1994, Sabia, Level 3:
In August of 1994, Sabia was a little known virus, having only been discovered the year before on a Navajo reservation in New Mexico. Like the other members of its family, it can cause headaches, muscle aches, vomiting, and internal bleeding. In late 1994, Dr. Jean-Paul Gonzalez was working with the virus in a test tube, wearing just a lab coat, a facemask, and gloves in a biosafety level 3 lab at Yale University. Then the test tube broke while spinning in a centrifuge, hurling its contents into the air. Following procedure, Gonzalez decontaminated the spill and hopped into a shower, dousing himself with a bleach-like solution. But he was alone in the lab at the time and did not report the incident. Even when he developed a fever a week later, he waited four more days before entering a hospital. By that time, he had exposed colleagues, friends, and family.

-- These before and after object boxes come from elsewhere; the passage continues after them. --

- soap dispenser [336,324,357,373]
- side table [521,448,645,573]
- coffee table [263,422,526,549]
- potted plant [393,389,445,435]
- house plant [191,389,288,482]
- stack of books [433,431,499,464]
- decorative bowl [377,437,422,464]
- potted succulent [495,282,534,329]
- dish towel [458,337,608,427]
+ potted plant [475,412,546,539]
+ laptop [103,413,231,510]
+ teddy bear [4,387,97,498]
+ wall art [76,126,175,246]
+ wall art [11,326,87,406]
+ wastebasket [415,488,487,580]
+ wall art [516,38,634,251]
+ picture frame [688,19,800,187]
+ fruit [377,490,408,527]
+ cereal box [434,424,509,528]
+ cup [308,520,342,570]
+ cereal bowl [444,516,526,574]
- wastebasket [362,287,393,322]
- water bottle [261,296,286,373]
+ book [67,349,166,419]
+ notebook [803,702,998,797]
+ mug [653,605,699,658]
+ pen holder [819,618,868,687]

He would go on to expose 139 people before being released.
2003, SARS, Level 4:
In July of 2003, the SARS outbreak that had infected over 8,000 individuals and killed almost 800 worldwide was finally brought under control. Five months later, a medical researcher at the National Defense Medical Center, which is affiliated with the National Defense University, in Taipei, Taiwan was working with the virus in a closed biosafety cabinet, through attached gloves. The waste of his research was being deposited into an attached compartment that contained a sterilization unit. Noticing spillage at the bottom of the attached chamber, and unable to reach and clean the spot with the attached gloves, Lieutenant Colonel Chan sprayed the area with alcohol and waited 10 minutes for any viruses in the spill to die. He then opened the chamber and manually cleaned the waste. Unfortunately, the virus survived, and he was infected. The next day, he flew on a plane and attended a conference in Singapore. Over the course of his travels, he encountered at least 90 people. A couple of days later, he developed a fever; and a week later, tested positive for SARS.
2014, Burkholderia pseudomallei, Level 3:
The Tulane National Primate Research Center hosts a high-security biosafety 3 lab. In November, non-human primates in the habitat section of the center were somehow infected by bacterial agents from the lab. The break was most likely the result of lax laboratory procedures, which did not mandate the removal of contaminated clothing before workers exited the lab. The bacterial strain that reached the animals, Burkholderia pseudomallei, is behind the disease Melioidosis, which can cause symptoms similar to tuberculosis or pneumonia. Researchers euthanized infected primates. But because B. pseudomallei thrives in soil and water, officials fear mass contamination of the primate habitat and the surrounding area, which is full of wetlands and moist terrain. The risk of illness to visitors of the area remains today.